Redbear Labs Nano v2¶
Overview¶
The Nano v2 is a development board equipped with Nordic’s next generation nRF52832 Bluetooth Low Energy SOC. This board was designed as a ‘drop-in’ replacement of BLE Nano with exactly the same form factor.
Hardware¶
nRF52832 SoC is built around a 32-bit ARM Cortex-M4F CPU with 512kB flash + 64kB RAM
11 x Digital I/0
1 UART with hardware flow control ( 4 I/O pins occupied )
1 I2C ( 2 I/O pins occupied )
Supported Features¶
The BLE Nano v2 board configuration supports the following hardware features:
Interface |
Controller |
Driver/Component |
---|---|---|
NVIC |
on-chip |
nested vectored interrupt controller |
UART |
on-chip |
serial port |
GPIO |
on-chip |
gpio |
FLASH |
on-chip |
flash |
RADIO |
on-chip |
Bluetooth |
I2C |
on-chip |
i2c |
Connections and IOs¶
BLE nano v2 pinout
DAPLink board
The DAPLink USB board acts as a dongle. DAPLink debug probes appear on the host computer as a USB disk. It also regulates 5V from USB to 3.3V via the onboard LDO to power Nano v2.

§ Data to examine

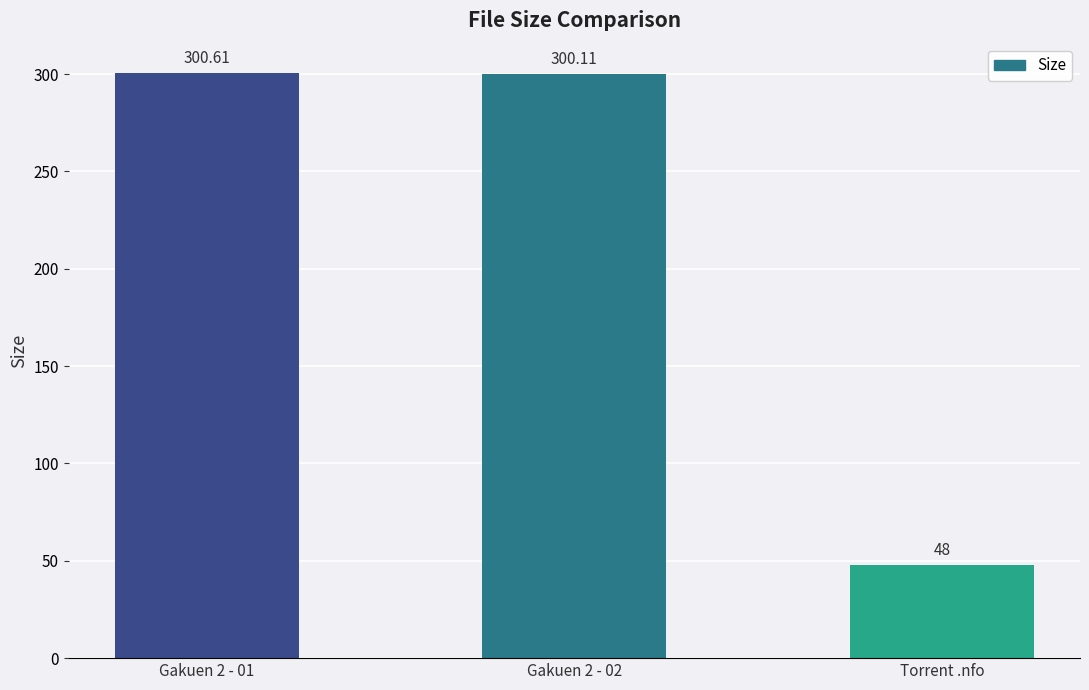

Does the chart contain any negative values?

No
==
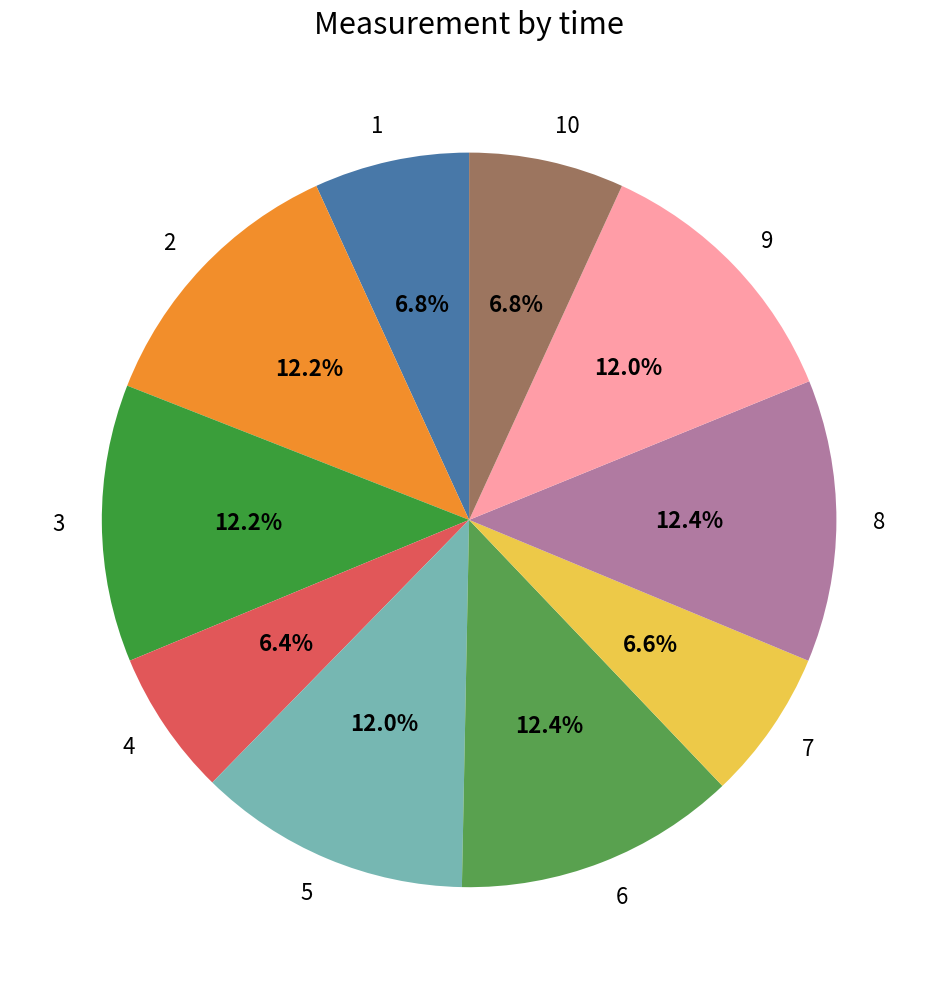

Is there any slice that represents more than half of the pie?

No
---
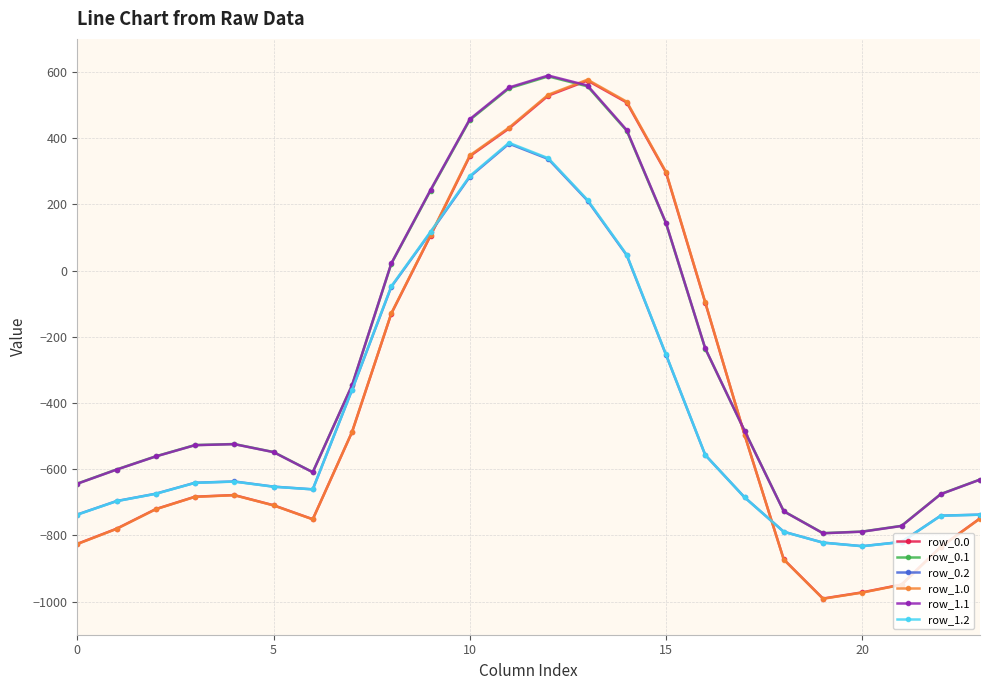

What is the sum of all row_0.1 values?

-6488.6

§ Your tasks
1: According to the Nano v2 board page, what CPU is the nRF52832 SoC built around?
2: List every interface named in the supported features table of the Nano v2 board page.
3: Please write the next part of the Nano v2 board page, picking up after its final sentence.

§ Results in order
1: A 32-bit ARM Cortex-M4F CPU.

2: NVIC, UART, GPIO, FLASH, RADIO, I2C

3:
Programming and Debugging¶
Applications for the nrf52_blenano2
board configuration can be built and
flashed in the usual way (see Building an Application and
Run an Application for more details).
Flashing¶
To flash an application, you’ll need to connect your BLE Nano 2 with the DAPLink board, then attach that to your computer via USB.
Warning
Be careful to mount the BLE Nano 2 correctly! The side of the board with the VIN and GND pins should face towards the USB connector.
Now build and flash applications as usual. Here is an example for the Hello World application.
# From the root of the zephyr repository
west build -b nrf52_blenano2 samples/hello_world
west flash
Debugging¶
After mounting the BLE Nano 2 on its DAPLink board as described above, you can debug an application in the usual way. Here is an example for the Hello World application.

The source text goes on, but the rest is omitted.